• TASK STATEMENT
In which lines of the data does the string "degrees" appear? Copy every one.

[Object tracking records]

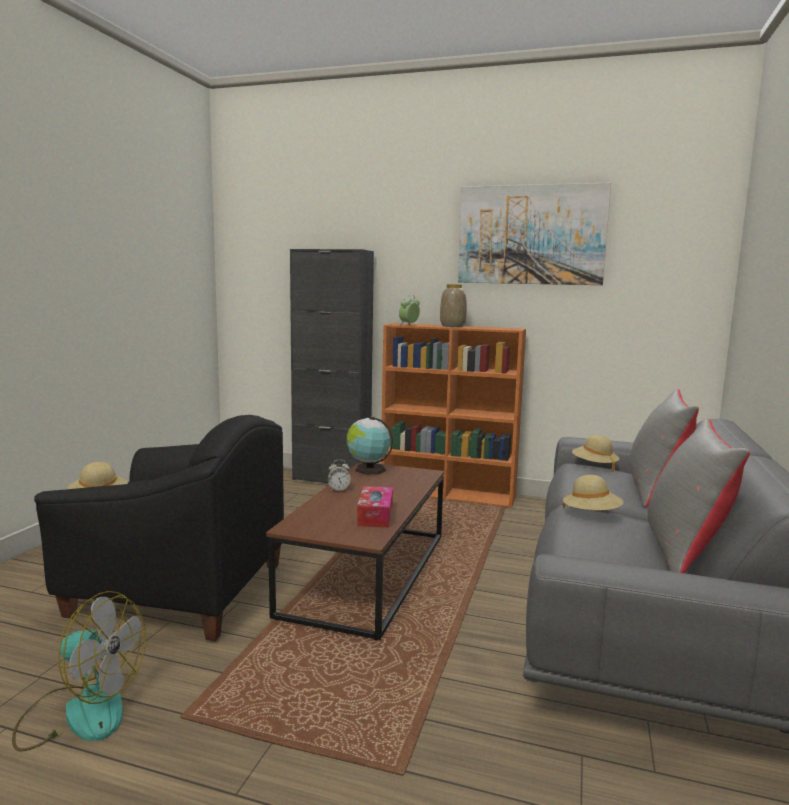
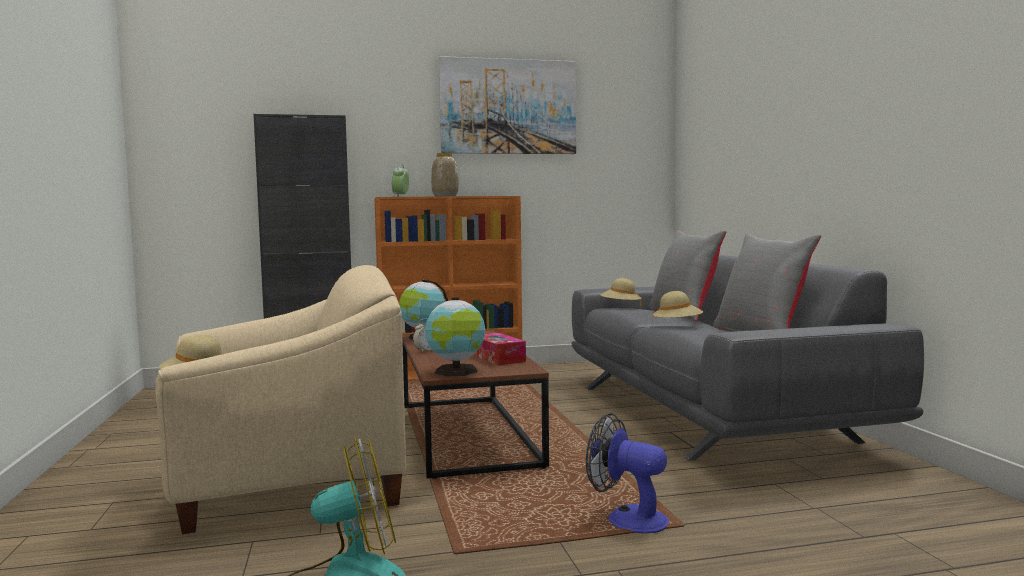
camera: 30 degrees left, 5 degrees down
black armchair [34,415,284,641] -> beige armchair [155,265,406,534]
none -> globe [425,298,485,376]
none -> fan [586,413,669,534]

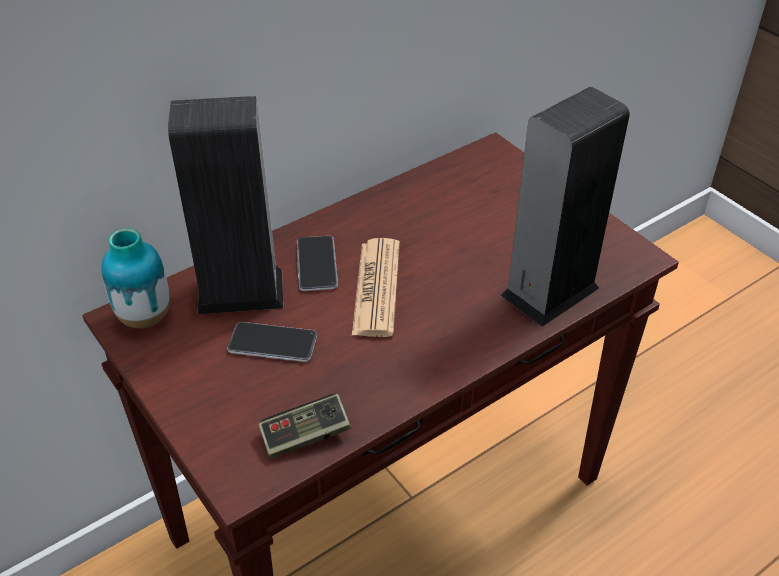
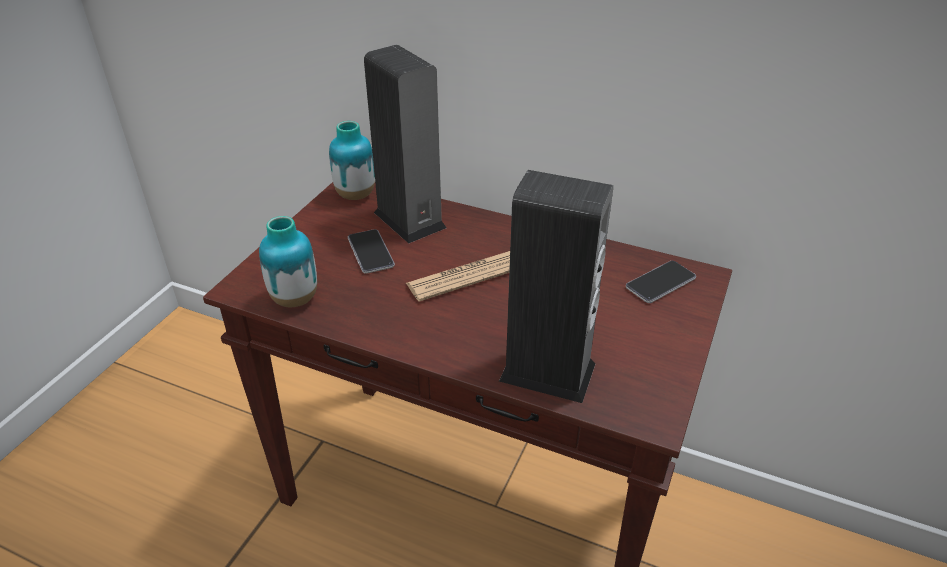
camera: 60 degrees right, 5 degrees down
game controller [259,394,351,459] -> vase [259,216,317,307]
phone [297,236,338,291] -> phone moved to [626,261,696,303]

• ANSWER TO THE EXERCISE
camera: 30 degrees left, 5 degrees down
camera: 60 degrees right, 5 degrees down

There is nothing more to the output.